On the day before Pongal is ‘Bhogi Pandigai’ when a huge kolam or rangoli is drawn in the courtyard of the house. The white rangoli has a red border, called ‘kaavi’, which adds to its aesthetic beauty. On the Bhogi night, the household gets ready for Pongal. Rice is ground to a fine wet paste to be used for creating rangoli designs on the threshold of the house and the kitchen platform, too, is decorated with kolam. It is nice to find out that these traditions are being followed even today. Puja mandap and work counter are designed with rangoli, torans made of fresh mango leaves are hung over the door of the house. A brass pot is used to cook pongal (sweet and savoury rice preparations) with a coating of rice dough applied on it that is peppered with vermillion (kumkum). Then the neck of the pot is adorned with fresh turmeric roots and fresh flowers.
Another must for Pongal puja is a pair of tall sugarcanes with its crown of leaves, haldi plant with leaves and ginger plant with its roots, fresh flowers and ripe yellow bananas. Rice, milk and water are poured into the Pongal Paanai as it is called after decoration. There are two kinds of pongal rice. Venn Pongal is the savoury form and Shakarai Pongal is prepared with jaggery.
When milk and water boil and rise to the brim, foaming, all the members of the family assemble to see the overflowing water, and shout ‘Pongal-o-pongal’. If the foam overflows, it is considered to be auspicious and signifies that the year to follow will be prosperous. As the pongal cooks, prayers are offered to Lord Surya, the Sun God, for blessings. In some houses, it is a custom to collect the foaming liquid and sprinkle it around the house, hoping to bring peace, wealth and happiness. The vegetables prescribed for the day are yellow pumpkin, green raw bananas and sweet potato.

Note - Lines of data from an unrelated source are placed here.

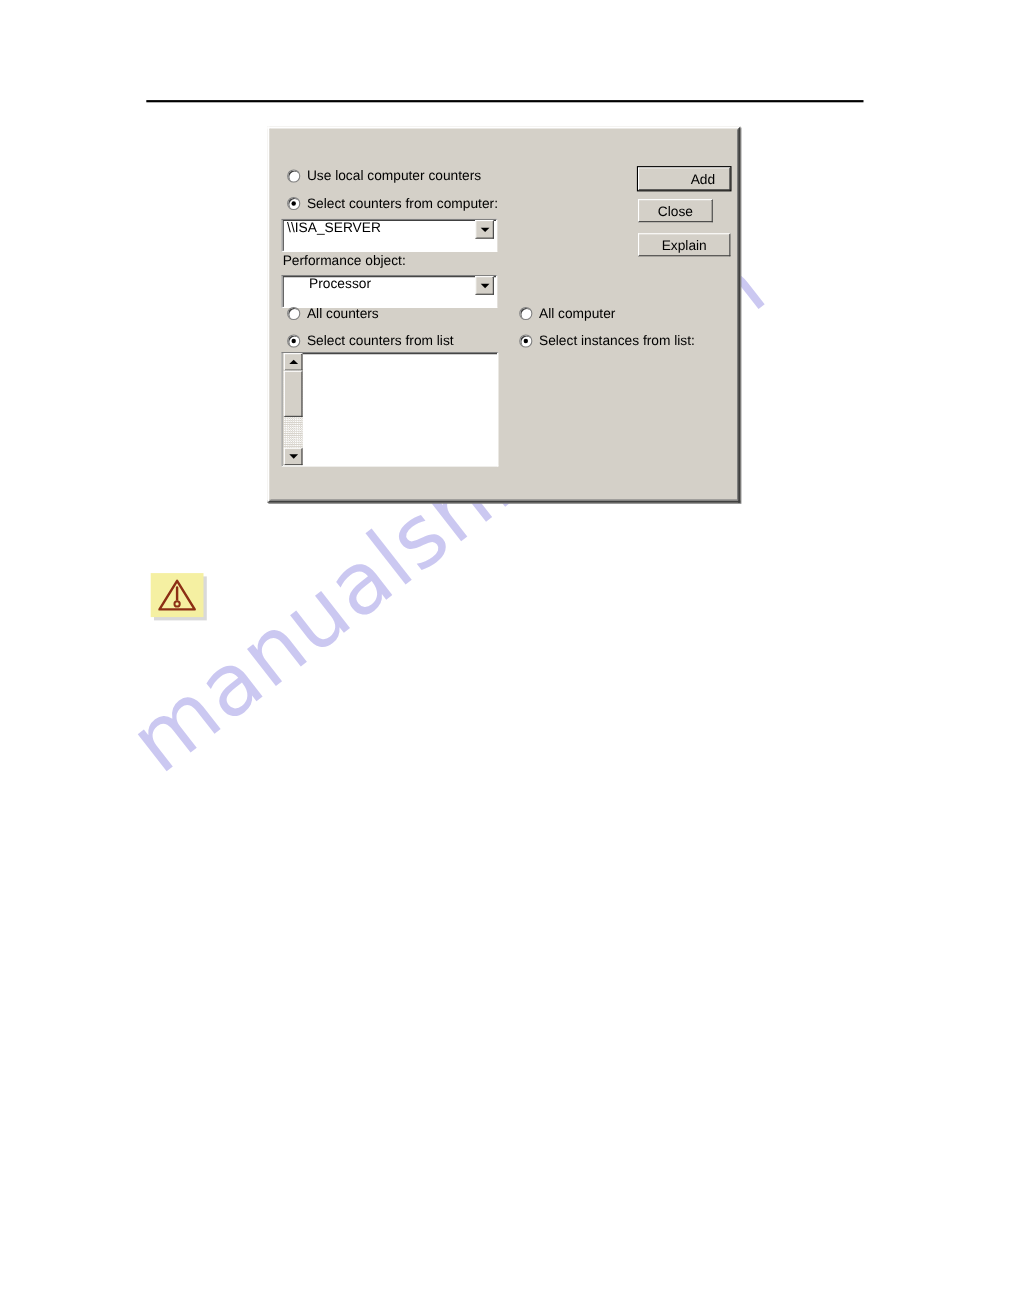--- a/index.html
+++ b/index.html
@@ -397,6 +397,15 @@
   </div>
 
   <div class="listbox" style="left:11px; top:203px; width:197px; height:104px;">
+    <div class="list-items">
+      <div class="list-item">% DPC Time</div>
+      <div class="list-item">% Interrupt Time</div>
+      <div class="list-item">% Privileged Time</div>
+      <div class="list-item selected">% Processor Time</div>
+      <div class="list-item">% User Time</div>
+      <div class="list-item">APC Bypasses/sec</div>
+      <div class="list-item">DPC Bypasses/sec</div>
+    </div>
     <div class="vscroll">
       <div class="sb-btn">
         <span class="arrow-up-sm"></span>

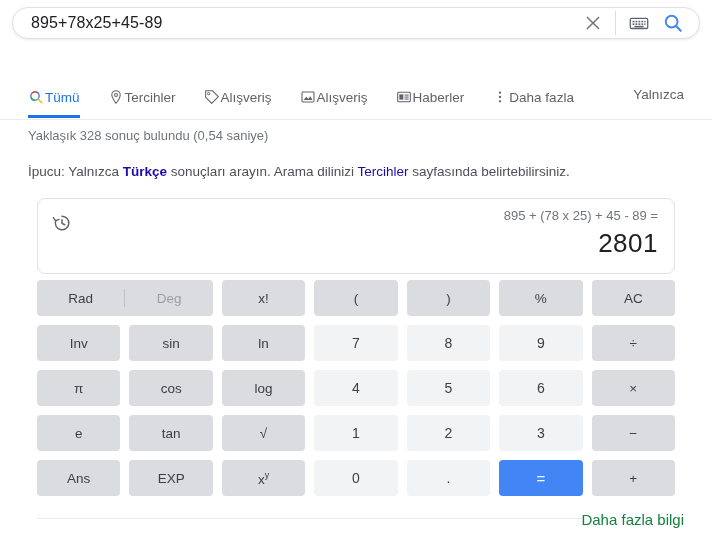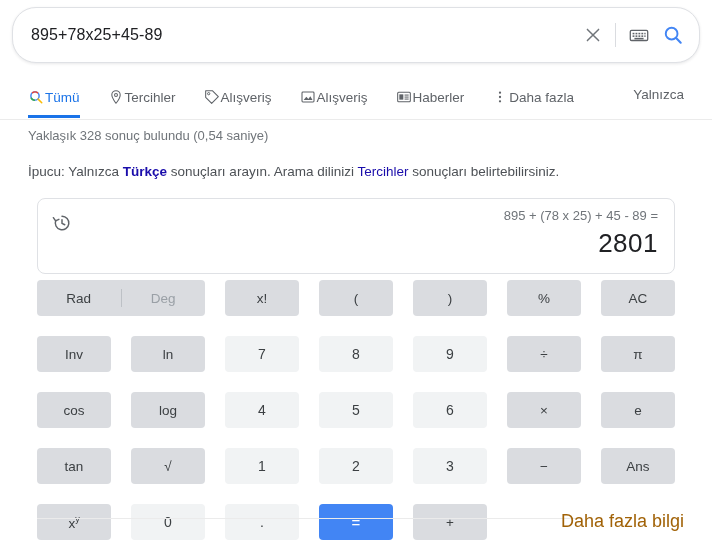--- a/index.html
+++ b/index.html
@@ -15,7 +15,7 @@
   .searchbar-wrap {
     position: absolute;
     left: 12px; top: 7px;
-    width: 688px; height: 56px;
+    width: 688px; height: 32px;
   }
   .searchbar {
     width: 100%; height: 100%;

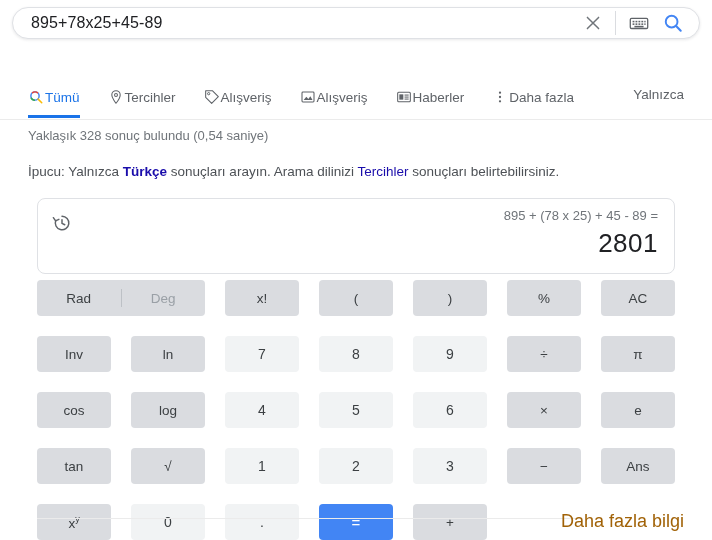--- a/index.html
+++ b/index.html
@@ -313,7 +313,7 @@
 <div class="result-stats">Yaklaşık 328 sonuç bulundu (0,54 saniye)</div>
 
 <div class="tip-line">
-  <span>İpucu: Yalnızca </span><span class="tip-bold">Türkçe</span><span> sonuçları arayın. Arama dilinizi </span><span class="tip-link">Tercihler</span><span> sonuçları belirtebilirsiniz.</span>
+  <span>İpucu: Yalnızca </span><span class="tip-bold">Türkçe</span><span> sonuçları arayın. Arama dilinizi </span><span class="tip-link">Tercihler</span><span> sayfasında belirtebilirsiniz.</span>
 </div>
 
 <div class="calc-card">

A little pongal is left in the pot for the next day which is observed as ‘Kanu Pandigai’, celebrated by the women of the family. Early in the morning, the senior women in the house apply turmeric from fresh turmeric rhizome used for pongal puja, on the forehead of the younger married women, praying for their long, happy married life. Rice balls are made and offered on banana leaves to crows. On the day of Kanu, the menu strictly adhered to is: shakarai pongal, lemon rice/tamarind rice called ellimchai sadam/puliyodarai, coconut rice, curd rice and pappadam/chips for accompaniment. With this, the three-day festival concludes on a happy note!